* PROBLEM REQUIREMENTS: Every entry below should be reproduced exactly, with all pictures left out.

------------------------------------------------

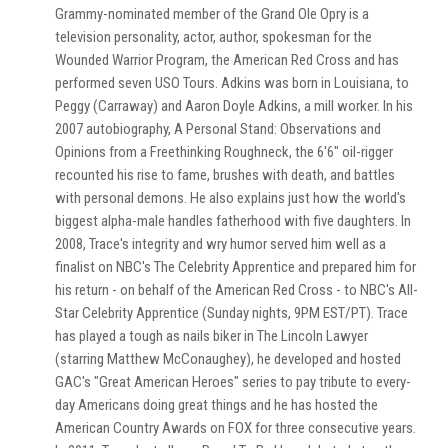
Grammy-nominated member of the Grand Ole Opry is a
television personality, actor, author, spokesman for the
Wounded Warrior Program, the American Red Cross and has
performed seven USO Tours. Adkins was born in Louisiana, to
Peggy (Carraway) and Aaron Doyle Adkins, a mill worker. In his
2007 autobiography, A Personal Stand: Observations and
Opinions from a Freethinking Roughneck, the 6'6" oil-rigger
recounted his rise to fame, brushes with death, and battles
with personal demons. He also explains just how the world's
biggest alpha-male handles fatherhood with five daughters. In
2008, Trace's integrity and wry humor served him well as a
finalist on NBC's The Celebrity Apprentice and prepared him for
his return - on behalf of the American Red Cross - to NBC's All-
Star Celebrity Apprentice (Sunday nights, 9PM EST/PT). Trace
has played a tough as nails biker in The Lincoln Lawyer
(starring Matthew McConaughey), he developed and hosted
GAC's "Great American Heroes" series to pay tribute to every-
day Americans doing great things and he has hosted the
American Country Awards on FOX for three consecutive years.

------------------------------------------------

* EXERCISE RESULT:
Grammy-nominated member of the Grand Ole Opry is a
television personality, actor, author, spokesman for the
Wounded Warrior Program, the American Red Cross and has
performed seven USO Tours. Adkins was born in Louisiana, to
Peggy (Carraway) and Aaron Doyle Adkins, a mill worker. In his
2007 autobiography, A Personal Stand: Observations and
Opinions from a Freethinking Roughneck, the 6'6" oil-rigger
recounted his rise to fame, brushes with death, and battles
with personal demons. He also explains just how the world's
biggest alpha-male handles fatherhood with five daughters. In
2008, Trace's integrity and wry humor served him well as a
finalist on NBC's The Celebrity Apprentice and prepared him for
his return - on behalf of the American Red Cross - to NBC's All-
Star Celebrity Apprentice (Sunday nights, 9PM EST/PT). Trace
has played a tough as nails biker in The Lincoln Lawyer
(starring Matthew McConaughey), he developed and hosted
GAC's "Great American Heroes" series to pay tribute to every-
day Americans doing great things and he has hosted the
American Country Awards on FOX for three consecutive years.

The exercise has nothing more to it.